Re: [patch 5/5] clocksource: Rewrite watchdog code completely

From: Daniel J Blueman

Date: Wed Mar 18 2026 - 10:26:30 EST

On Tue, 17 Mar 2026 at 17:01, Thomas Gleixner <tglx@xxxxxxxxxx> wrote:
>
> On Sun, Mar 15 2026 at 22:59, Daniel J. Blueman wrote:
> > On Mon, 23 Feb 2026 at 21:53, Thomas Gleixner <tglx@xxxxxxxxxx> wrote:
> > With that said, on the 16 socket (1920 thread) setup, we see most
> > remote calls end up timing out with WATCHDOG_READOUT_MAX_US at 50,
> > leading to excessive logging. pr_info_once() would be a good approach
> > to avoid the spam, however I still feel we should use a higher
> > (250-500us?) timeout to keep the mechanism effective.
> >
> > I also feel if a remote hardware thread is seen to timeout, retrying
> > has a high likelyhood of timing out also, so it may be cheaper in the
> > bigger picture to not retry. Sensitivity could be increased by walking
> > threads in socket order (S0T0 ... S15T0 S0T1 ... S15T1 ...). These two
> > items are my only concerns.
>
> Right. So I ditched the immediate retry and replaced the hard coded
> timeout with a runtime calculated one when NUMA is enabled. It's a
> reasonable assumption that insanely big systems have properly
> initialized SLIT/SRAT tables. So we can just [ab]use the node distance
> to determine the timeout for a remote CPU.

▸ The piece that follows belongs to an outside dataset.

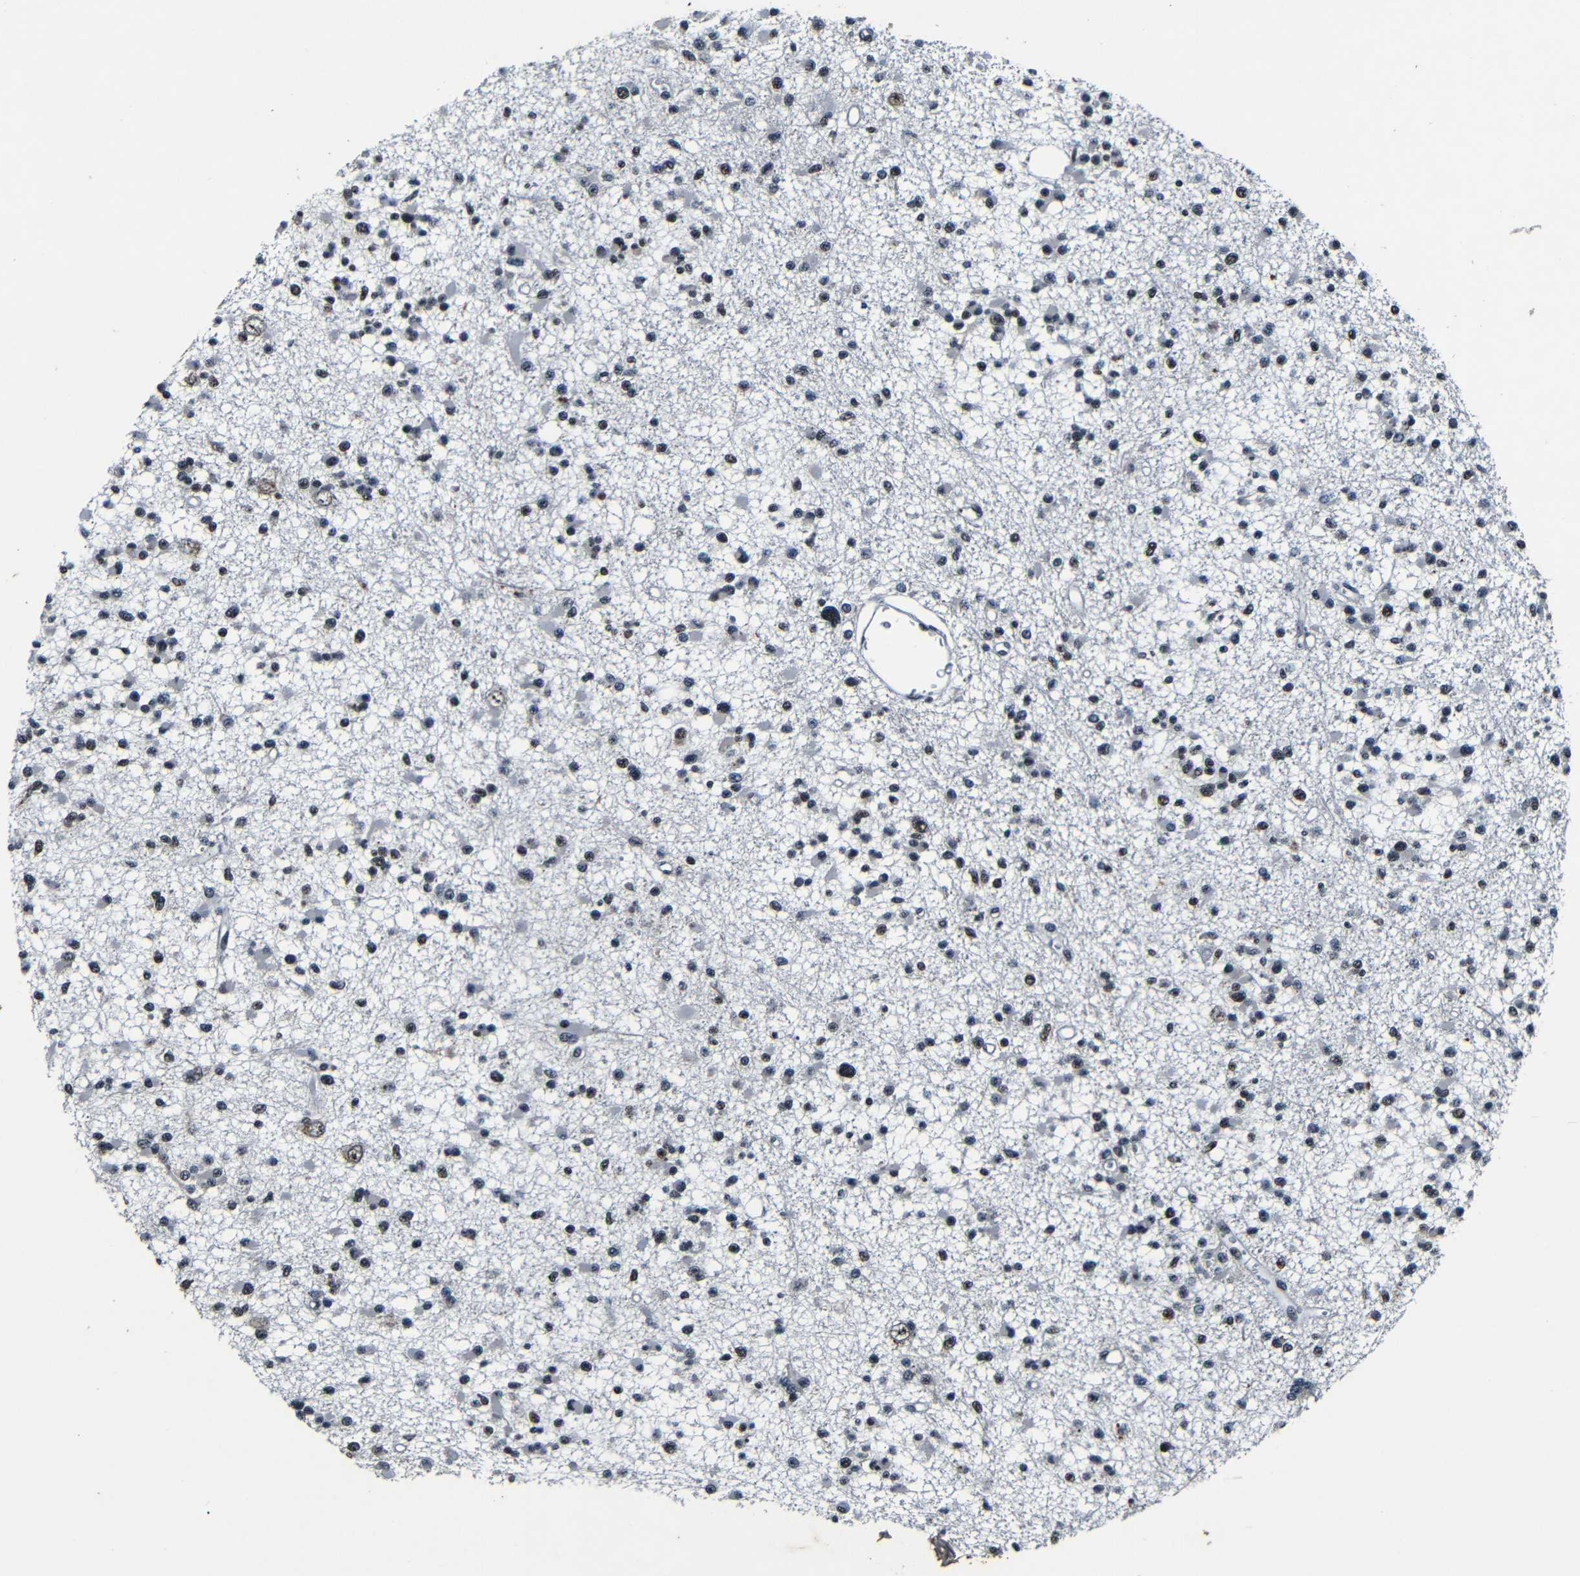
{"staining": {"intensity": "moderate", "quantity": "<25%", "location": "nuclear"}, "tissue": "glioma", "cell_type": "Tumor cells", "image_type": "cancer", "snomed": [{"axis": "morphology", "description": "Glioma, malignant, Low grade"}, {"axis": "topography", "description": "Brain"}], "caption": "Immunohistochemistry micrograph of neoplastic tissue: glioma stained using IHC reveals low levels of moderate protein expression localized specifically in the nuclear of tumor cells, appearing as a nuclear brown color.", "gene": "FOXD4", "patient": {"sex": "female", "age": 22}}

The node distance matches well: changing "if (wd_seq >
WATCHDOG_READOUT_MAX_NS) {" to use WATCHDOG_NUMA_MAX_TIMEOUT_NS, this
presented no regressions on 16 sockets/1920 threads during idle and a
"stress-ng --msyncmany 0" all thread adverse workload for 2h.

> ---
> From: Thomas Gleixner <tglx@xxxxxxxxxx>
> Subject: clocksource: Rewrite watchdog code completely
> Date: Sat, 24 Jan 2026 00:18:01 +0100
>
> From: Thomas Gleixner <tglx@xxxxxxxxxx>
>
> The clocksource watchdog code has over time reached the state of an
> unpenetrable maze of duct tape and staples. The original design, which was
> made in the context of systems far smaller than today, is based on the
> assumption that the to be monitored clocksource (TSC) can be trivially
> compared against a known to be stable clocksource (HPET/ACPI-PM timer).
>
> Over the years it turned out that this approach has major flaws:
>
> - Long delays between watchdog invocations can result in wrap arounds
> of the reference clocksource
>
> - Scalability of the reference clocksource readout can degrade on large
> multi-socket systems due to interconnect congestion
>
> This was addressed with various heuristics which degraded the accurracy of
> the watchdog to the point that it fails to detect actual TSC problems on
> older hardware which exposes slow inter CPU drifts due to firmware
> manipulating the TSC to hide SMI time.
>
> To address this and bring back sanity to the watchdog, rewrite the code
> completely with a different approach:
>
> 1) Restrict the validation against a reference clocksource to the boot
> CPU, which is usually the CPU/Socket closest to the legacy block which
> contains the reference source (HPET/ACPI-PM timer). Validate that the
> reference readout is within a bound latency so that the actual
> comparison against the TSC stays within 500ppm as long as the clocks
> are stable.
>
> 2) Compare the TSCs of the other CPUs in a round robin fashion against
> the boot CPU in the same way the TSC synchronization on CPU hotplug
> works. This still can suffer from delayed reaction of the remote CPU
> to the SMP function call and the latency of the control variable cache
> line. But this latency is not affecting correctness. It only affects
> the accuracy. With low contention the readout latency is in the low
> nanoseconds range, which detects even slight skews between CPUs. Under
> high contention this becomes obviously less accurate, but still
> detects slow skews reliably as it solely relies on subsequent readouts
> being monotonically increasing. It just can take slightly longer to
> detect the issue.
>
> 3) Rewrite the watchdog test so it tests the various mechanisms one by
> one and validating the result against the expectation.
>
> Signed-off-by: Thomas Gleixner <tglx@xxxxxxxxxxxxx>
> Signed-off-by: Thomas Gleixner <tglx@xxxxxxxxxx>
> Tested-by: Borislav Petkov (AMD) <bp@xxxxxxxxx>
> Reviewed-by: Jiri Wiesner <jwiesner@xxxxxxx>
> Link: https://patch.msgid.link/20260123231521.926490888@xxxxxxxxxx
> ---
> V2: Make it more cache line friendly and tweak it further for insane big
> machines - Daniel

Signed-off-by: Daniel J Blueman <daniel@xxxxxxxxx>

Thanks and great work Thomas!
Dan
--
Daniel J Blueman